An effective fault diagnosis method for induction motors is proposed in this paper to improve the reliability of motors using a combination of entropy feature extraction, mutual information, and support vector machine. Sample entropy and multiscale entropy are used to extract the desired entropy features from motor vibration signals. Sample entropy is used to estimate the complexity of the original time series while multiscale entropy is employed to measure the complexity of time series in different scales. The entropy features are directly extracted from the nonlinear, nonstationary induction motor vibration signals which are then sorted by using mutual information so that the elements in the feature vector are ranked according to their importance and relevant to the faults.

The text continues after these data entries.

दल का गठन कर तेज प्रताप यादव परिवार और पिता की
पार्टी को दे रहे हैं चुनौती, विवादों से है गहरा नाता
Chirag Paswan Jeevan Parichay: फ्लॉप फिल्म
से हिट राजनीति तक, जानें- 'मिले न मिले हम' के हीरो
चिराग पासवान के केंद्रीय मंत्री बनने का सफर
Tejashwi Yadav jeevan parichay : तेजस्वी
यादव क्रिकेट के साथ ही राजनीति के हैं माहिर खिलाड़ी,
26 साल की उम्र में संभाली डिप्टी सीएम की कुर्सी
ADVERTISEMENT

The first five most important features are selected from the feature vectors and classified using support vector machine. The proposed method is then employed to analyze the vibration data acquired from a motor fault simulator test rig. The classification results confirm that the proposed method can effectively diagnose various motor faults with reasonable good accuracy. It is also shown that the proposed method can provide an effective and accurate fault diagnosis for various induction motor faults using only vibration data.